WHAT IS EXPECTED: An exact reproduction of the lines from the one with "## Method 2: Update the bounds / keep $u$" to the end of the data below is required. No other lines may be included.

*** Opening of PROVIDED INFORMATION ***

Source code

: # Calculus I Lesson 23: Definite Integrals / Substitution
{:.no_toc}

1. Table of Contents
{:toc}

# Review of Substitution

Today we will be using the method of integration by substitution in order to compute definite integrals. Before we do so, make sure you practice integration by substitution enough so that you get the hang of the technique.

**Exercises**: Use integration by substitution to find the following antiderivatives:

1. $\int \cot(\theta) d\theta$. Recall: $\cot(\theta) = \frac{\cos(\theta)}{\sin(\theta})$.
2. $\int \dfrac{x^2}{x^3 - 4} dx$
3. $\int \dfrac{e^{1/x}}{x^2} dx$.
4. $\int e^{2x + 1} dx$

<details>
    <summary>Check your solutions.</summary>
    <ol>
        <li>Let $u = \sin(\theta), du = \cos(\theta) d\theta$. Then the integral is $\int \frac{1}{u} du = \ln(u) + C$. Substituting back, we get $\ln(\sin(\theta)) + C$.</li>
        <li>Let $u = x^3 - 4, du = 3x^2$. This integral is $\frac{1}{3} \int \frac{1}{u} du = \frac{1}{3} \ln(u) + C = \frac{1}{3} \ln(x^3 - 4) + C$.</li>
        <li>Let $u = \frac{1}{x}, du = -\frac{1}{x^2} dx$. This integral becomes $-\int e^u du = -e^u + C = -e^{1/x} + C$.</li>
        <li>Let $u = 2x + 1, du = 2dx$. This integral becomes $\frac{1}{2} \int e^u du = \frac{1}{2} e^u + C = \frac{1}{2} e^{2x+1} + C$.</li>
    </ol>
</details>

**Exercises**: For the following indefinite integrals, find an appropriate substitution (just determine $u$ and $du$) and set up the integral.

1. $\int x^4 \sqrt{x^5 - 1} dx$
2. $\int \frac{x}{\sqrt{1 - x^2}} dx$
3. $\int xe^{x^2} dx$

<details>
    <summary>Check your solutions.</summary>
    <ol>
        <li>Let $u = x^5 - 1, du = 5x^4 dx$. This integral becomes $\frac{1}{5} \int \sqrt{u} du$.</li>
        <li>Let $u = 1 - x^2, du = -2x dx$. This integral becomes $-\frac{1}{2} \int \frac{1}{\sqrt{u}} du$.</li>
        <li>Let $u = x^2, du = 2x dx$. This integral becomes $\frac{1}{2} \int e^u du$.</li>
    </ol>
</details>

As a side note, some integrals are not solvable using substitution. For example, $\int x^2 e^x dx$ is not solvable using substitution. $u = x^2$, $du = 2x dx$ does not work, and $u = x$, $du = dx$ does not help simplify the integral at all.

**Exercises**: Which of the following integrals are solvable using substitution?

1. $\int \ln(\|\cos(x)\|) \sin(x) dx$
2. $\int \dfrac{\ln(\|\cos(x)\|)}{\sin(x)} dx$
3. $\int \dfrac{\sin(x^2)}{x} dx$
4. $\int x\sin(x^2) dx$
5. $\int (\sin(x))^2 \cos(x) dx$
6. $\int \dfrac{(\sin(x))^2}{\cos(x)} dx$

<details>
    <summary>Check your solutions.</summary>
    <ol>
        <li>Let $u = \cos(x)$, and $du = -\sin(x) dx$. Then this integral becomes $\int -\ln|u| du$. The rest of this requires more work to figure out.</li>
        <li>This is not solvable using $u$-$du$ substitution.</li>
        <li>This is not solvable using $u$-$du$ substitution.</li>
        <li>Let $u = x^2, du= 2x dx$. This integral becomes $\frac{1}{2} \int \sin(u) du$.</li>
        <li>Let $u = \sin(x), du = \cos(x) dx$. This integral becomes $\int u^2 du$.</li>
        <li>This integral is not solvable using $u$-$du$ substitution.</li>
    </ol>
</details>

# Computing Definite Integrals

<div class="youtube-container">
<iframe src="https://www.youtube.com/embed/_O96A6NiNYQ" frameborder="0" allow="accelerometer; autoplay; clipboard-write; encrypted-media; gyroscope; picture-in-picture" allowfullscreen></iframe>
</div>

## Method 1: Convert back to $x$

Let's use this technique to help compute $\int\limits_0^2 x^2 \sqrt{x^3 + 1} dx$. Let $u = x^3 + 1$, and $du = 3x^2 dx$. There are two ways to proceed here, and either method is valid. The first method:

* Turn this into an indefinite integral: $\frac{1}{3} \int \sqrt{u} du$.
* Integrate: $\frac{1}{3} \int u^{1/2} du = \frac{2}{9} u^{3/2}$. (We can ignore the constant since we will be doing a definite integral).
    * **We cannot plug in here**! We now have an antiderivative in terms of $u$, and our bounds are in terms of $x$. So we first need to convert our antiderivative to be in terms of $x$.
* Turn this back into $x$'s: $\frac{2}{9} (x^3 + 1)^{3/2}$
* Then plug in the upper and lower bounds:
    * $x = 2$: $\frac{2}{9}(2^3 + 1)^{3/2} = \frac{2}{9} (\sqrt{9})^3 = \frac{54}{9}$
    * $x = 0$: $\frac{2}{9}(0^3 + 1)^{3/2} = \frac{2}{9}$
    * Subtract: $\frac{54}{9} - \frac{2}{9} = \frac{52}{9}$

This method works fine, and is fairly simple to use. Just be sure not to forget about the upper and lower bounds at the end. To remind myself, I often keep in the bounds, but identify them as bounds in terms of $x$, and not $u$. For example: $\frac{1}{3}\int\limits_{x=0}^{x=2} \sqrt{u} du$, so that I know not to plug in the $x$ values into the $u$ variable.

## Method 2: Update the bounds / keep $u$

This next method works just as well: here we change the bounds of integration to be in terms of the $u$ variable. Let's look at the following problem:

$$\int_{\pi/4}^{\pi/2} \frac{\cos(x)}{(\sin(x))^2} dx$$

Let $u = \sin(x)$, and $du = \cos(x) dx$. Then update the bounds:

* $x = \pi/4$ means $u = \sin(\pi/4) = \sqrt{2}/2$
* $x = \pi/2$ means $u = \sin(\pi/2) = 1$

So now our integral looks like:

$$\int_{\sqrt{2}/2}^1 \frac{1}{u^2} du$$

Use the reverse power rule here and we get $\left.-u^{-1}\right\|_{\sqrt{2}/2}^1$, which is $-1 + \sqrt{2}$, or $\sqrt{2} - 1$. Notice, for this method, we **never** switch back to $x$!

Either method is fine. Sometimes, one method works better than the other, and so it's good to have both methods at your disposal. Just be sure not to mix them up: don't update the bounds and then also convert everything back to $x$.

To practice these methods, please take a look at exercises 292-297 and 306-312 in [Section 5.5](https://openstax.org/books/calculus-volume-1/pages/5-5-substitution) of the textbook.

*** Close of PROVIDED INFORMATION ***

YOUR RESPONSE:
## Method 2: Update the bounds / keep $u$

This next method works just as well: here we change the bounds of integration to be in terms of the $u$ variable. Let's look at the following problem:

$$\int_{\pi/4}^{\pi/2} \frac{\cos(x)}{(\sin(x))^2} dx$$

Let $u = \sin(x)$, and $du = \cos(x) dx$. Then update the bounds:

* $x = \pi/4$ means $u = \sin(\pi/4) = \sqrt{2}/2$
* $x = \pi/2$ means $u = \sin(\pi/2) = 1$

So now our integral looks like:

$$\int_{\sqrt{2}/2}^1 \frac{1}{u^2} du$$

Use the reverse power rule here and we get $\left.-u^{-1}\right\|_{\sqrt{2}/2}^1$, which is $-1 + \sqrt{2}$, or $\sqrt{2} - 1$. Notice, for this method, we **never** switch back to $x$!

Either method is fine. Sometimes, one method works better than the other, and so it's good to have both methods at your disposal. Just be sure not to mix them up: don't update the bounds and then also convert everything back to $x$.

To practice these methods, please take a look at exercises 292-297 and 306-312 in [Section 5.5](https://openstax.org/books/calculus-volume-1/pages/5-5-substitution) of the textbook.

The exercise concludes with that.